Türk-Rus diplomatik ilişkilerinin 105'inci yılı, sadece iki ülke arasındaki ilişkilerin derinliğini ve tarihsel köklerini değil, aynı zamanda uluslararası politikada nasıl bir denge unsuru haline geldiklerini de gözler önüne seriyor. 1918'de kurulan bu ilişkiler, zaman içinde birçok uluslararası krize sahne olmuş, iki ülkenin farklı jeopolitik çıkarları arasında karmaşık bir denge kurulmasına yol açmıştır. 21. yüzyıla girdiğimizde ise, Rusya ve Türkiye'nin işbirliği, sadece ticaret ve enerji gibi ekonomik alanlarda değil, aynı zamanda güvenlik ve askeri işbirliği gibi stratejik konularda da kendini göstermektedir.
Tarihi bağlar, Türk-Rus ilişkilerinin temellerinden birini oluşturmaktadır.
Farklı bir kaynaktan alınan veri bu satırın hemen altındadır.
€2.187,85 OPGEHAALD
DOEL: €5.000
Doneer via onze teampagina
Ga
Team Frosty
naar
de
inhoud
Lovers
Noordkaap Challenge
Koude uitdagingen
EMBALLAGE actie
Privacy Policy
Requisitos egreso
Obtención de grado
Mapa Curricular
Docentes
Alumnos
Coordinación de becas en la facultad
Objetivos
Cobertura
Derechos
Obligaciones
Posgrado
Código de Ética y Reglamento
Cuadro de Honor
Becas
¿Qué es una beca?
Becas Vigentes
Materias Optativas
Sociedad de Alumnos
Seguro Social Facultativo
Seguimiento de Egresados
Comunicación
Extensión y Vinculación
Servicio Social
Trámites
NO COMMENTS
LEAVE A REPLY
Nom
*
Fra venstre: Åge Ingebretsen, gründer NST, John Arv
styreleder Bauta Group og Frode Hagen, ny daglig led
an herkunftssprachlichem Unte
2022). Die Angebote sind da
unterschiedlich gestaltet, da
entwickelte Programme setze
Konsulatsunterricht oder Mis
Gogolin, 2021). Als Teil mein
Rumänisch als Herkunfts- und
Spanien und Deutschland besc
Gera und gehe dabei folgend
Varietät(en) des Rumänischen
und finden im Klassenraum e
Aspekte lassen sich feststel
Osmanlı İmparatorluğu döneminde karşılıklı etkileşimler meydana gelirken, Sovyetler Birliği döneminde Türkiye'nin NATO'ya üyeliğiyle birlikte ilişkiler oldukça karmaşık bir boyut kazandı. Ancak her iki ülkenin de ulusal çıkarları doğrultusunda zaman zaman stratejik dönüşümler yaşamaları, ilişkilerin inişli çıkışlı bir seyir izlemesine neden oldu. 1991’de Sovyetler Birliği'nin çökmesiyle birlikte iki ülke arasındaki ilişkiler yeni bir döneme girdi. Türkiye'nin Rusya ile enerji alanında yürüttüğü işbirlikleri, iki ülkenin de ekonomik ihtiyaçlarını karşılamak üzere geliştirilmiştir.
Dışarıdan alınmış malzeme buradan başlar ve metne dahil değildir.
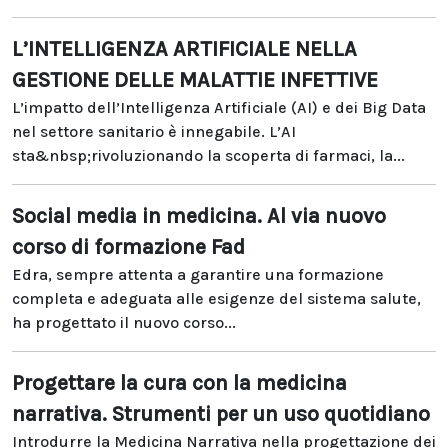
L’INTELLIGENZA ARTIFICIALE NELLA
GESTIONE DELLE MALATTIE INFETTIVE
L’impatto dell’Intelligenza Artificiale (AI) e dei Big Data
nel settore sanitario è innegabile. L’AI
sta&nbsp;rivoluzionando la scoperta di farmaci, la...
Social media in medicina. Al via nuovo
corso di formazione Fad
Edra, sempre attenta a garantire una formazione
completa e adeguata alle esigenze del sistema salute,
ha progettato il nuovo corso...
Progettare la cura con la medicina
narrativa. Strumenti per un uso quotidiano
Introdurre la Medicina Narrativa nella progettazione dei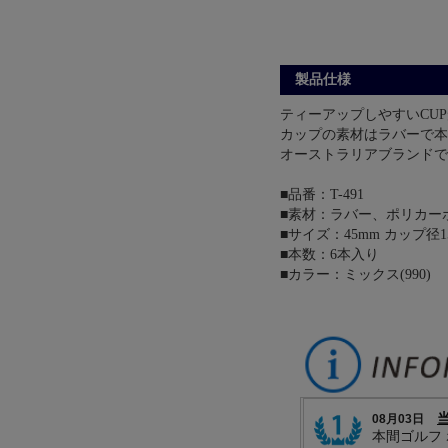
製品仕様
ティーアップしやすいCU
カップの素材はラバーで本
オーストラリアブランドで
■品番：T-491
■素材：ラバー、ポリカー
■サイズ：45mm カップ径1
■本数：6本入り
■カラー：ミックス(990)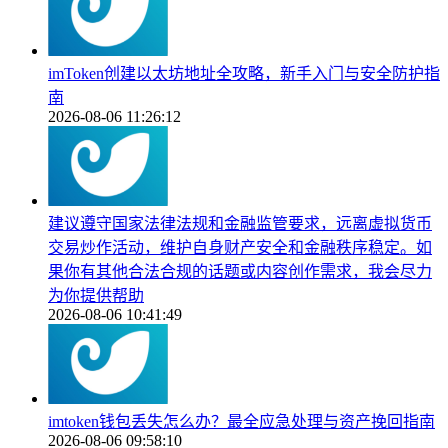
imToken创建以太坊地址全攻略，新手入门与安全防护指
南
2026-08-06 11:26:12
建议遵守国家法律法规和金融监管要求，远离虚拟货币
交易炒作活动，维护自身财产安全和金融秩序稳定。如
果你有其他合法合规的话题或内容创作需求，我会尽力
为你提供帮助
2026-08-06 10:41:49
imtoken钱包丢失怎么办？最全应急处理与资产挽回指南
2026-08-06 09:58:10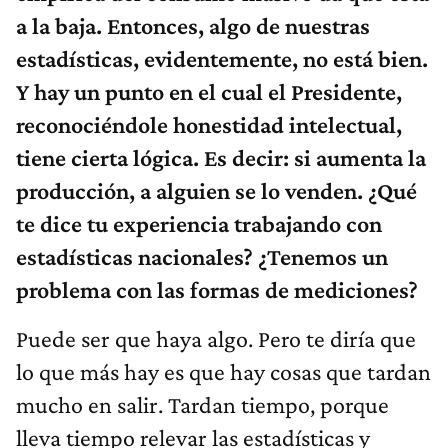
a la baja. Entonces, algo de nuestras
estadísticas, evidentemente, no está bien.
Y hay un punto en el cual el Presidente,
reconociéndole honestidad intelectual,
tiene cierta lógica. Es decir: si aumenta la
producción, a alguien se lo venden. ¿Qué
te dice tu experiencia trabajando con
estadísticas nacionales? ¿Tenemos un
problema con las formas de mediciones?
Puede ser que haya algo. Pero te diría que
lo que más hay es que hay cosas que tardan
mucho en salir. Tardan tiempo, porque
lleva tiempo relevar las estadísticas y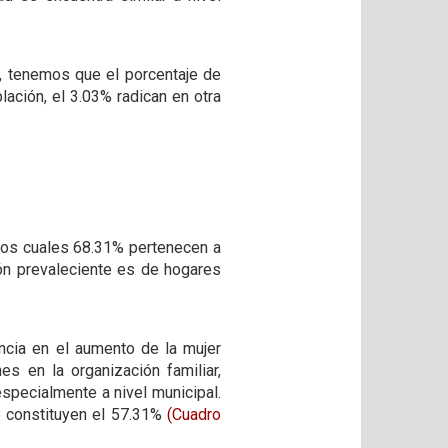
5, tenemos que el porcentaje de
ación, el 3.03% radican en otra
 los cuales 68.31% pertenecen a
ión prevaleciente es de hogares
ancia en el aumento de la mujer
s en la organización familiar,
specialmente a nivel municipal.
o constituyen el 57.31%
(Cuadro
Son yıllarda, enerji işbirliğinin yanı sıra güvenlik ve askeri işbirliği de iki ülke ilişkilerinin merkezine yerleşti. Türkiye ile Rusya arasındaki enerji projeleri arasında en dikkat çekeni, Türkiye'nin enerji ihtiyacını karşılayacak olan Türk Akımı doğal gaz boru hattıdır. Bu proje, Türkiye'yi enerji merkezi haline getirirken, Rusya'nın da Avrupa pazarına doğrudan erişimini sağlamaktadır. Bununla birlikte, Türk Savunma Sanayii’nin Rusya'dan S-400 hava savunma sistemleri satın alması ve iki ülkenin askeri işbirliği anlaşmaları, ilişkileri daha da derinleştiren adımlardır.
Öte yandan, Türkiye ve Rusya'nın farklı jeopolitik çıkarlarını ve ulusal güvenlik endişelerini göz önünde bulundurmak önemlidir. Suriye iç savaşı, her iki ülkenin de konumlarını güçlendirmeye çalıştığı bir alan haline geldi. Türkiye, Suriye'deki PKK/PYD unsurlarına karşı güçlü bir tavır sergilerken, Rusya ise Suriye hükümetinin yanında yer alarak, bölgedeki etkisini artırmaya çalışıyor. Bu farklılıklara rağmen, her iki ülkenin de diplomasi alanında yürüttüğü çabalar, krize dönüşmeden sürekli bir diyalog ortamının sağlanmasına olanak tanımaktadır.
Sonuç olarak, Rusya-Türkiye ilişkileri, tarihin derinliklerine uzanan bir geçmişe sahip olmakla birlikte, günümüzde küresel dinamiklerin etkisiyle şekillenen modern bir denge örneğidir. Ekonomik işbirliklerin yanı sıra, stratejik ihtiyaçların da göz önünde bulundurulduğu bu ilişkiler, bölgesel ve uluslararası politika üzerinde belirleyici bir etkiye sahip olmaya devam etmektedir. 105 yıl önce başlayan bu yolculuk, gelecekte nasıl bir seyir izleyecek, hep birlikte göreceğiz.